Turbidity, a measure of cloudiness in liquids, has been recognized as a simple and basic indicator of water quality. It has been used for monitoring drinking water, including that produced by filtration for decades. Turbidity measurement involves the use of a light beam, with defined characteristics, to determine the semi-quantitative presence of particulate material present in the water or other fluid sample. The light beam is referred to as the incident light beam. Material present in the water causes the incident light beam to scatter and this scattered light is detected and quantified relative to a traceable calibration standard. The higher the quantity of the particulate material contained in a sample, the greater the scattering of the incident light beam and the higher the resulting turbidity.

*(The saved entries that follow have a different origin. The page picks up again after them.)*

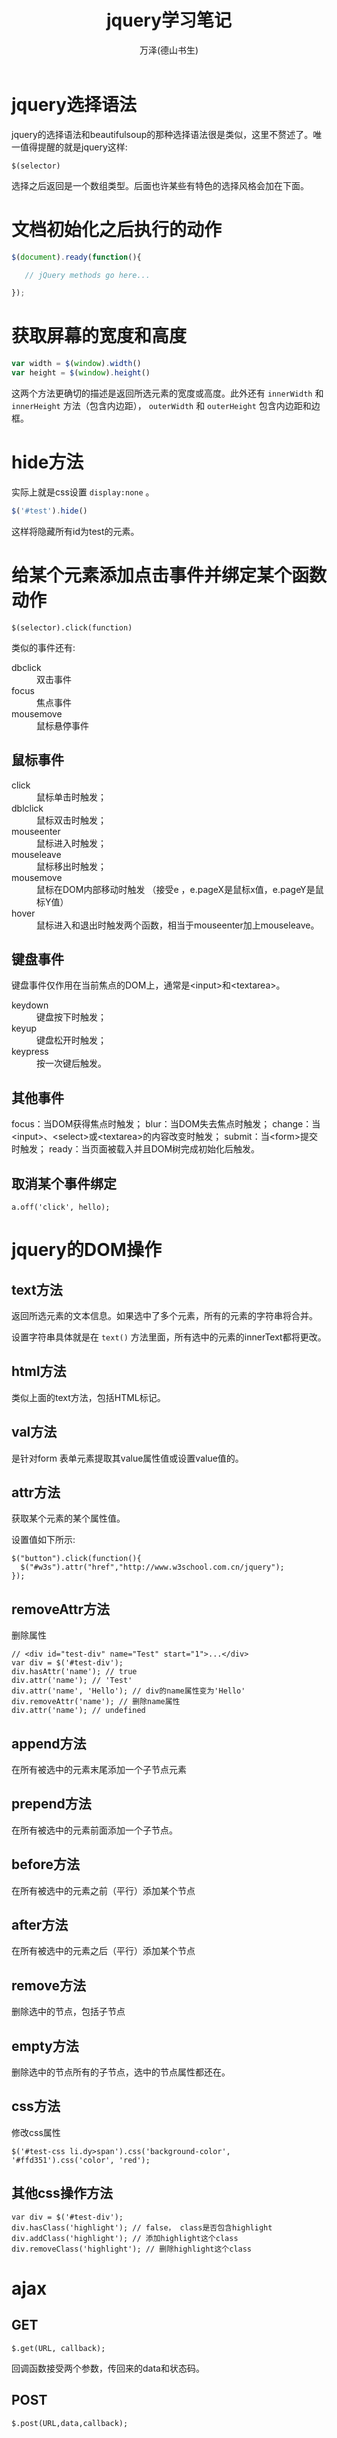 #+LATEX_CLASS: article
#+LATEX_CLASS_OPTIONS:[11pt,oneside]
#+LATEX_HEADER: \usepackage{article}


#+TITLE: jquery学习笔记
#+AUTHOR: 万泽(德山书生)
#+CREATOR: wanze(<a href="mailto:a358003542@gmail.com">a358003542@gmail.com</a>)
#+DESCRIPTION: 制作者邮箱：a358003542@gmail.com

* jquery选择语法
jquery的选择语法和beautifulsoup的那种选择语法很是类似，这里不赘述了。唯一值得提醒的就是jquery这样:
#+BEGIN_EXAMPLE
$(selector)
#+END_EXAMPLE
选择之后返回是一个数组类型。后面也许某些有特色的选择风格会加在下面。


* 文档初始化之后执行的动作
#+BEGIN_SRC js
$(document).ready(function(){

   // jQuery methods go here...

});
#+END_SRC


* 获取屏幕的宽度和高度
#+BEGIN_SRC js
var width = $(window).width()
var height = $(window).height()
#+END_SRC

这两个方法更确切的描述是返回所选元素的宽度或高度。此外还有 ~innerWidth~ 和 ~innerHeight~ 方法（包含内边距）， ~outerWidth~ 和 ~outerHeight~ 包含内边距和边框。



* hide方法
实际上就是css设置 ~display:none~ 。
#+BEGIN_SRC js
$('#test').hide()
#+END_SRC

这样将隐藏所有id为test的元素。


* 给某个元素添加点击事件并绑定某个函数动作
#+BEGIN_EXAMPLE
$(selector).click(function)
#+END_EXAMPLE

类似的事件还有:
- dbclick :: 双击事件
- focus :: 焦点事件
- mousemove :: 鼠标悬停事件


** 鼠标事件
- click :: 鼠标单击时触发；
- dblclick :: 鼠标双击时触发；
- mouseenter :: 鼠标进入时触发；
- mouseleave :: 鼠标移出时触发；
- mousemove :: 鼠标在DOM内部移动时触发 （接受e ，e.pageX是鼠标x值，e.pageY是鼠标Y值）
- hover :: 鼠标进入和退出时触发两个函数，相当于mouseenter加上mouseleave。

** 键盘事件
键盘事件仅作用在当前焦点的DOM上，通常是<input>和<textarea>。

- keydown :: 键盘按下时触发；
- keyup :: 键盘松开时触发；
- keypress :: 按一次键后触发。


** 其他事件
focus：当DOM获得焦点时触发；
blur：当DOM失去焦点时触发；
change：当<input>、<select>或<textarea>的内容改变时触发；
submit：当<form>提交时触发；
ready：当页面被载入并且DOM树完成初始化后触发。


** 取消某个事件绑定
#+BEGIN_EXAMPLE
a.off('click', hello);
#+END_EXAMPLE


* jquery的DOM操作

** text方法
返回所选元素的文本信息。如果选中了多个元素，所有的元素的字符串将合并。

设置字符串具体就是在 ~text()~ 方法里面，所有选中的元素的innerText都将更改。

** html方法
类似上面的text方法，包括HTML标记。

** val方法
是针对form 表单元素提取其value属性值或设置value值的。

** attr方法
获取某个元素的某个属性值。

设置值如下所示:
#+BEGIN_EXAMPLE
$("button").click(function(){
  $("#w3s").attr("href","http://www.w3school.com.cn/jquery");
});
#+END_EXAMPLE

** removeAttr方法 
删除属性
#+BEGIN_EXAMPLE
// <div id="test-div" name="Test" start="1">...</div>
var div = $('#test-div');
div.hasAttr('name'); // true
div.attr('name'); // 'Test'
div.attr('name', 'Hello'); // div的name属性变为'Hello'
div.removeAttr('name'); // 删除name属性
div.attr('name'); // undefined
#+END_EXAMPLE



** append方法
在所有被选中的元素末尾添加一个子节点元素

** prepend方法
在所有被选中的元素前面添加一个子节点。

** before方法
在所有被选中的元素之前（平行）添加某个节点

** after方法
在所有被选中的元素之后（平行）添加某个节点

** remove方法
删除选中的节点，包括子节点

** empty方法
删除选中的节点所有的子节点，选中的节点属性都还在。


** css方法
修改css属性
#+BEGIN_EXAMPLE
$('#test-css li.dy>span').css('background-color', '#ffd351').css('color', 'red');
#+END_EXAMPLE

** 其他css操作方法
#+BEGIN_EXAMPLE
var div = $('#test-div');
div.hasClass('highlight'); // false， class是否包含highlight
div.addClass('highlight'); // 添加highlight这个class
div.removeClass('highlight'); // 删除highlight这个class
#+END_EXAMPLE






* ajax
** GET
#+BEGIN_EXAMPLE
$.get(URL, callback);
#+END_EXAMPLE

回调函数接受两个参数，传回来的data和状态码。


** POST
#+BEGIN_EXAMPLE
$.post(URL,data,callback);
#+END_EXAMPLE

Any particle within a sample that passes through a defined incident light source (often an incandescent lamp, light emitting diode (LED) or laser diode), can contribute to the overall turbidity in the sample. The goal of filtration is to eliminate particles from any given sample. When filtration systems are performing properly and monitored with a turbidimeter, turbidity of the effluent will be characterized by a low and stable measurement. Some turbidimeters become less effective on super-clean waters, where particle sizes and particle count levels are very low. For those turbidimeters that lack sensitivity at these low levels, turbidity changes that result from a filter breach can be so small that it becomes indistinguishable from the turbidity baseline noise of the instrument.
This baseline noise has several sources including the inherent instrument noise (electronic noise), instrument stray light, sample noise, and noise in the light source itself. These interferences are additive and they become the primary source of false positive turbidity responses and can adversely impact the instrument detection limit.